**Task statement**
Exclude the pictures and set down, unaltered, the lines from the one that holds "middle mcp: (1123, 290)" through the end of the data.

**Data**
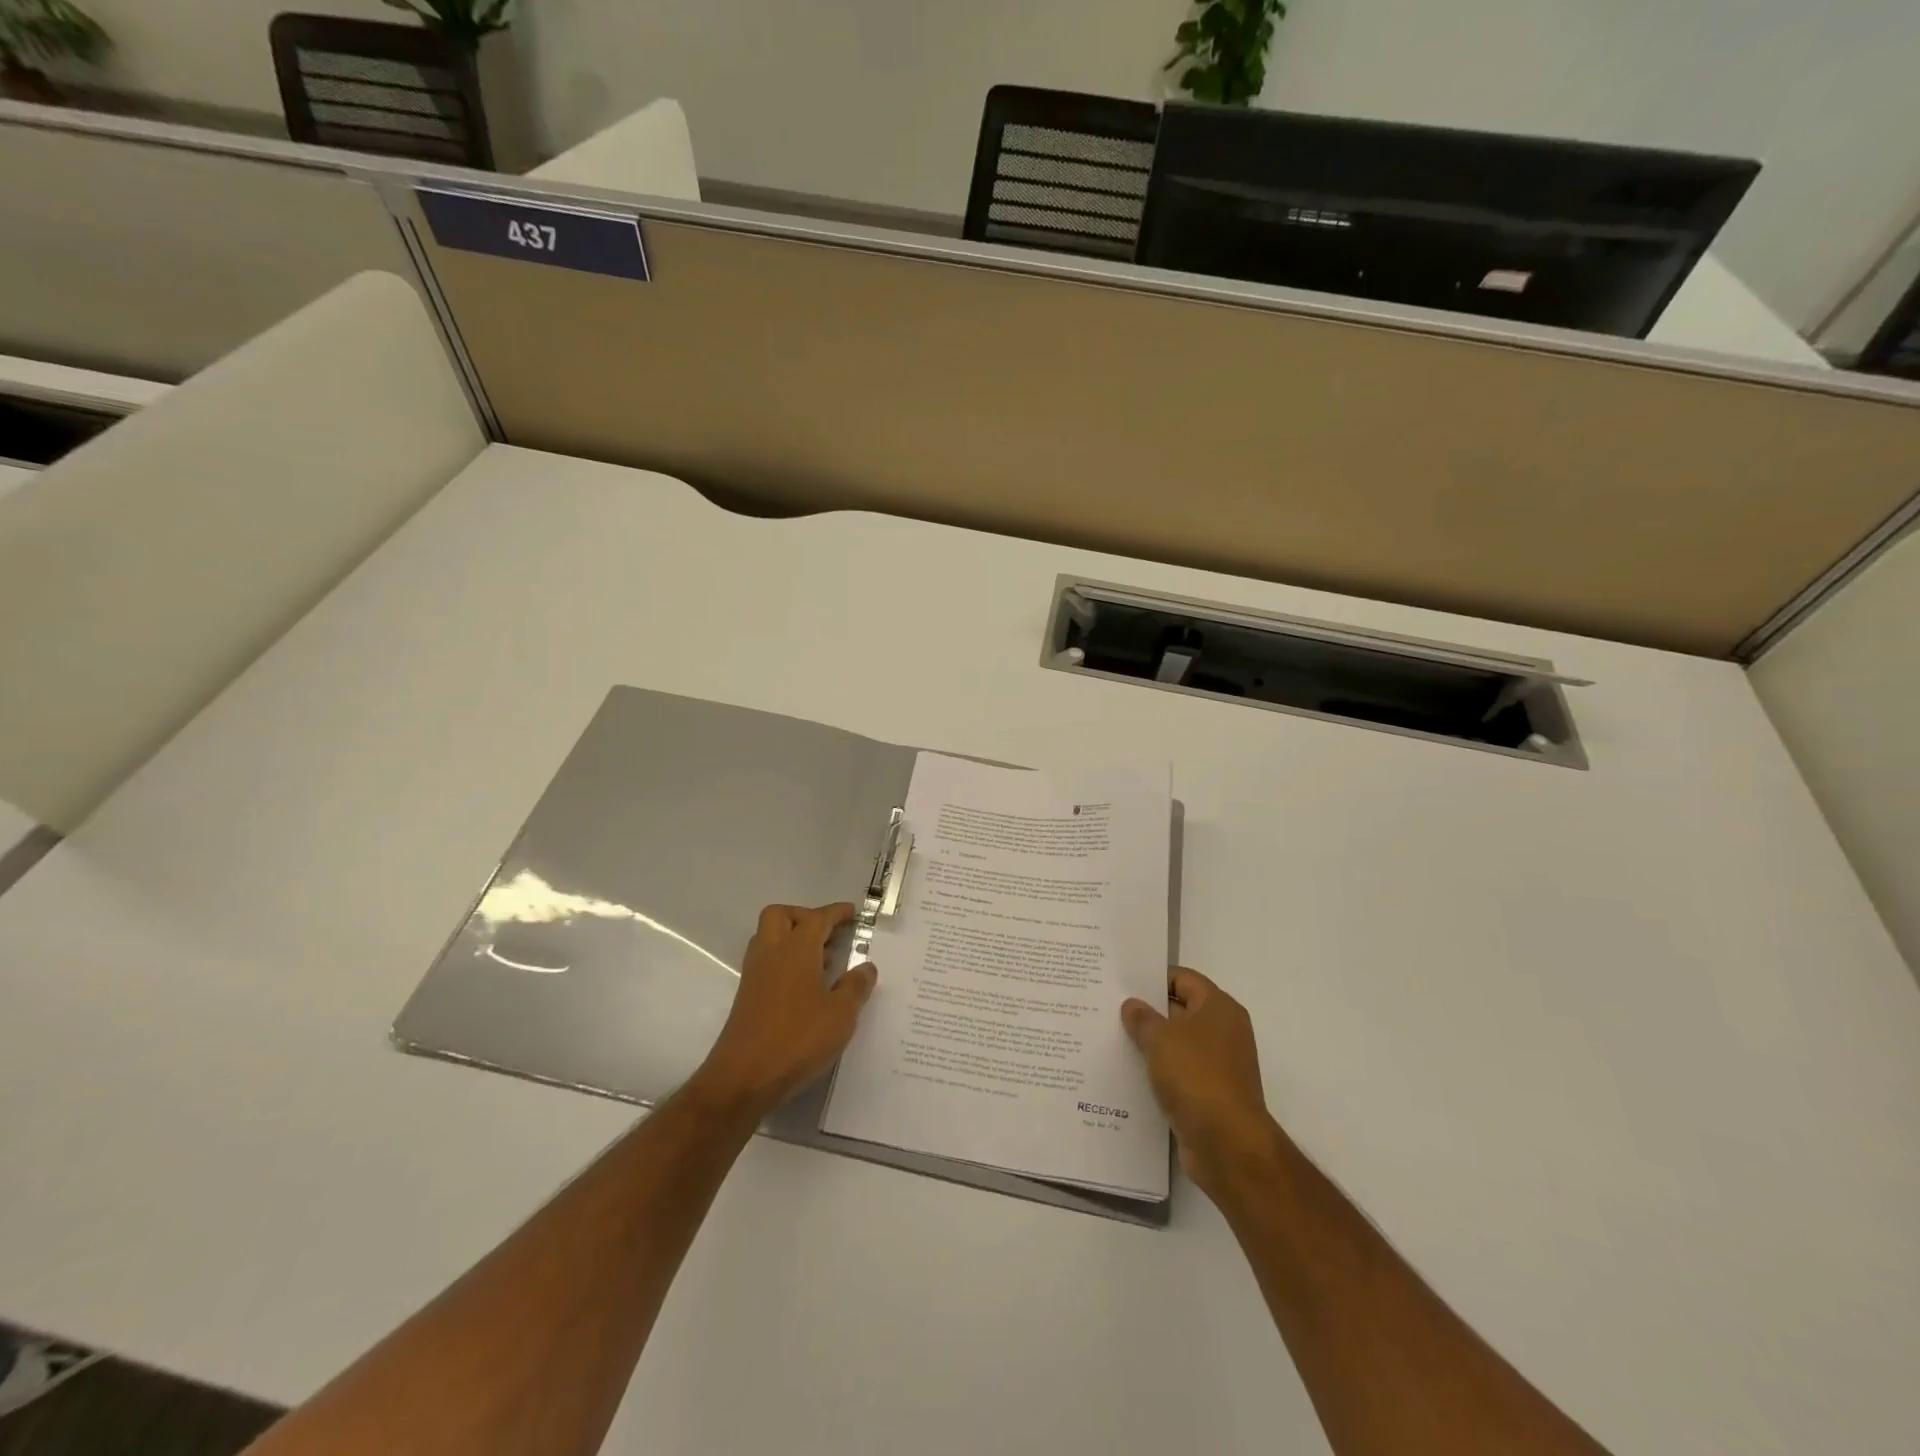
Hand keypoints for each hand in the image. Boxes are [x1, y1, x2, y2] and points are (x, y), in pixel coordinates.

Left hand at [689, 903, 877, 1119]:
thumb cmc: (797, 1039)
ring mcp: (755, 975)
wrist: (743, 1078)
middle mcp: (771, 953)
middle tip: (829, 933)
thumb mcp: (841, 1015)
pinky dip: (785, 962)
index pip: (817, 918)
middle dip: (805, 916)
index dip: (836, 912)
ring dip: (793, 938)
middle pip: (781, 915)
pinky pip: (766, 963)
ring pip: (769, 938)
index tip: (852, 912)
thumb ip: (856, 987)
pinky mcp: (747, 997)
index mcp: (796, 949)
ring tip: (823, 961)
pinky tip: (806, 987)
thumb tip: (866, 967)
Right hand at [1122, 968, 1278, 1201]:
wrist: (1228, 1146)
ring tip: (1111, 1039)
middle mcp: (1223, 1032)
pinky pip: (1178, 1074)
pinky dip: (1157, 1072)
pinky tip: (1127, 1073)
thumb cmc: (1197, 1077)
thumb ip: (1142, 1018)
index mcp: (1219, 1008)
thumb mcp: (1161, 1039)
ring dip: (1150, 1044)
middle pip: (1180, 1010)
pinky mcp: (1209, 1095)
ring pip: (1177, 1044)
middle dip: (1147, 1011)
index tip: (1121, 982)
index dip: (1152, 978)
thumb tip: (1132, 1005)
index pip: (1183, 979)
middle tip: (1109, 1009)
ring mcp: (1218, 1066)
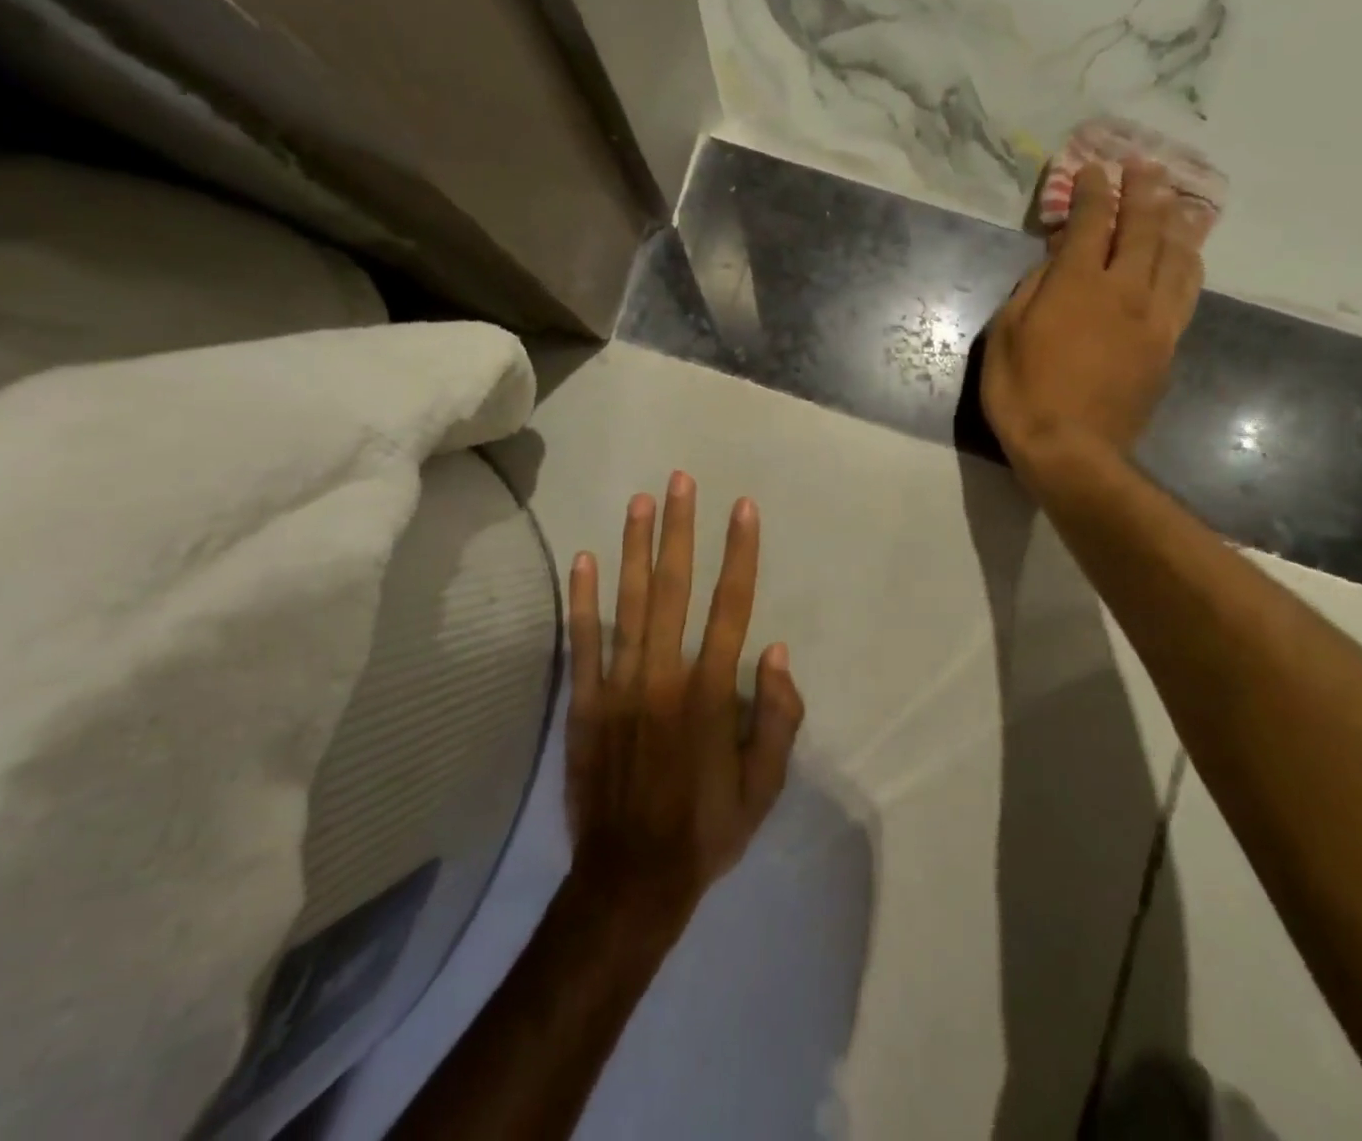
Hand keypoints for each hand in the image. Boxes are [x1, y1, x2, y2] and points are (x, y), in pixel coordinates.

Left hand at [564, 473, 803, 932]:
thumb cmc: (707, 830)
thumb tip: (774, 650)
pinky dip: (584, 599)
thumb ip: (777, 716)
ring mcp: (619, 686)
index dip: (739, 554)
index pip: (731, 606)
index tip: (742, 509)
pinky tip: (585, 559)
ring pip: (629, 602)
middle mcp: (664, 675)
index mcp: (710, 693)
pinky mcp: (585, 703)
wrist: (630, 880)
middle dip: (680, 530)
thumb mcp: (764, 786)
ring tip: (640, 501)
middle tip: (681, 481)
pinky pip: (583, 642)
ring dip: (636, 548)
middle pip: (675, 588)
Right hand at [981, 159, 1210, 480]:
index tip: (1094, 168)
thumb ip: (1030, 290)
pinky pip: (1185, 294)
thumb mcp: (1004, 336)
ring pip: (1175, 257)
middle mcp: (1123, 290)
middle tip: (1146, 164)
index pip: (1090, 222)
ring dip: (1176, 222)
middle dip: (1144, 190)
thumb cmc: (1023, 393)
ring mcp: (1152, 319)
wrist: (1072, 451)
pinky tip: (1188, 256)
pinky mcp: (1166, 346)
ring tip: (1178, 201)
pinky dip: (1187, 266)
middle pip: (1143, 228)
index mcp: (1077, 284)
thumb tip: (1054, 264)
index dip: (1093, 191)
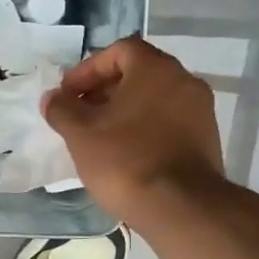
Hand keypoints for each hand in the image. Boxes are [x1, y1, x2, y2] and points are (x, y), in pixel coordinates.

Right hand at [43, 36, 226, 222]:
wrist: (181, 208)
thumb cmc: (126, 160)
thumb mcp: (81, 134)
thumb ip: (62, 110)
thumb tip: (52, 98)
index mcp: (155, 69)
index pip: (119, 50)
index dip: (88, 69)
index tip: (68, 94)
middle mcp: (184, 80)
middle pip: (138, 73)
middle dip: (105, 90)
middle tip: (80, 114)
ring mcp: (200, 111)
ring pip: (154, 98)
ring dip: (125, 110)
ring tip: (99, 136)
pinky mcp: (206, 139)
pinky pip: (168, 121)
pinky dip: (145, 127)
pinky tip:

**Result for this task**
middle mcp: (1123, 290)
middle tip: (1146, 164)
index pip: (1090, 222)
ring dip: (1176, 222)
middle dip: (1144, 190)
thumb cmc: (1023, 393)
ring mcp: (1152, 319)
wrist: (1072, 451)
pinky tip: (1188, 256)
pinky mcp: (1166, 346)
ring tip: (1178, 201)
pinky dip: (1187, 266)
middle pip: (1143, 228)
index mcp: (1077, 284)
thumb tip: (1054, 264)
index dip: (1093, 191)
Hand keypoints for each hand in the image. Boxes are [x1, y1, x2, y2] and points are (x, y), in pixel coordinates.

Right hand at [43, 36, 226, 222]:
wrist: (181, 208)
thumb cmc: (126, 160)
thumb mcp: (81, 134)
thumb ip: (62, 110)
thumb tip: (52, 98)
index mcp: (155, 69)
index pip: (119, 50)
index dip: (88, 69)
index tip: (68, 94)
middle mcp: (184, 80)
middle pip: (138, 73)
middle dip: (105, 90)
middle tip: (80, 114)
ring mcp: (200, 111)
ring pip: (154, 98)
ring dip: (125, 110)
ring tip: (99, 136)
pinky mcp: (206, 139)
pinky pip: (168, 121)
pinky dip: (145, 127)
pinky tip:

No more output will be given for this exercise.